Petrov played 21 games last season with the top-level junior Moscow Krylya Sovetov, or Soviet Wings, scoring five goals and earning four assists for nine points with eight penalty minutes. In another nine games with the Russian under-17 team, he had four goals and five assists for nine points while drawing 16 penalty minutes.
Petrov, who turned 17 on March 12, is a six-foot-one, 163-pound native of Gus-Khrustalny, about 230 kilometres east of Moscow.
Petrov completes North Bay’s two-player import quota, the other being Russian left winger Matvey Guskov, who was acquired June 1 from the London Knights for three conditional OHL Priority Selection picks.
“Our group’s worked really hard on this one,” said general manager Adam Dennis of the Ontario Hockey League’s Battalion.
“We had a couple of conversations with him prior to get comfortable, and there was a familiarity with Guskov as well, so we felt very comfortable with the selection and think he’s going to add a lot to our program.”
Battalion coach Ryan Oulahen said he was happy to see an addition to North Bay’s forward array.
“We want to be a really hard team to come in and play against and, to do that, you have to have depth in this league,” said Oulahen.
“Now we have an opportunity to put combinations together in our minds, although we’re going to let the players sort that out and give a lot of guys opportunity. But when you add to the depth and skill and talent, you now have competition on your team and you’re going to get the most of everyone on a nightly basis.”
Said Oulahen of Petrov: “He’s an extremely electrifying player, can shoot the puck, has high-end skill, and he’s going to want to score goals.
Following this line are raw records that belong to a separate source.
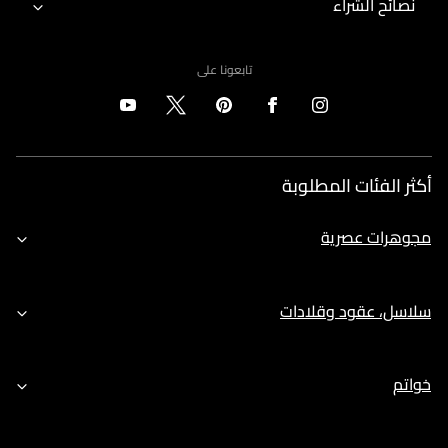
نصائح الشراء
تابعونا على
أكثر الفئات المطلوبة
مجوهرات عصرية
سلاسل، عقود وقلادات
خواتم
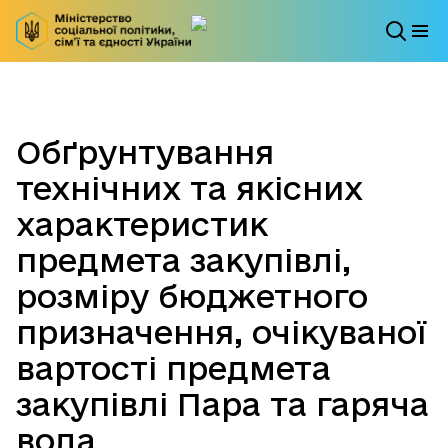
Обґрунтування
технічних та якісних
характеристик
предмета закупівлі,
розміру бюджетного
призначення, очікуваної
вартості предмета
закупівлі Пара та гаряча
вода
He’s the hockey-addiction type of player that we want in our program right now.”
The Troops had been set to select first in each of the CHL Import Draft’s two rounds, which was held via the Internet, but the Guskov trade meant they passed on their second pick.
The CHL’s three member leagues, the OHL, Quebec Major Junior Hockey League and Western Hockey League, rotate the order of selection from year to year, with the sequence of picks within each league determined by the inverse order of regular-season standings. Non-playoff teams are guaranteed the OHL’s first four spots.
Seventeen OHL clubs made 23 selections, numbering 12 forwards, nine defencemen and two goaltenders.
Russia led with seven picks, followed by Belarus and Slovakia with three apiece and the Czech Republic, Finland and Switzerland with two each. Other countries represented were Denmark, Germany, Latvia and Sweden.
A total of 66 choices were made in the 29th annual draft, consisting of 38 forwards, 22 defencemen and six goaltenders from 11 countries, featuring a high of 15 from Russia. Fifty of the 60 CHL clubs participated, including 20 WHL teams selecting 25 players and 13 QMJHL clubs choosing 18 players. At 66, total selections were the fewest since 62 in 2011, while 10 teams passing in the first round hadn’t happened since 2000.
The CHL Import Draft usually is held in the week after the National Hockey League Draft, but the NHL proceedings have been delayed by the coronavirus pandemic.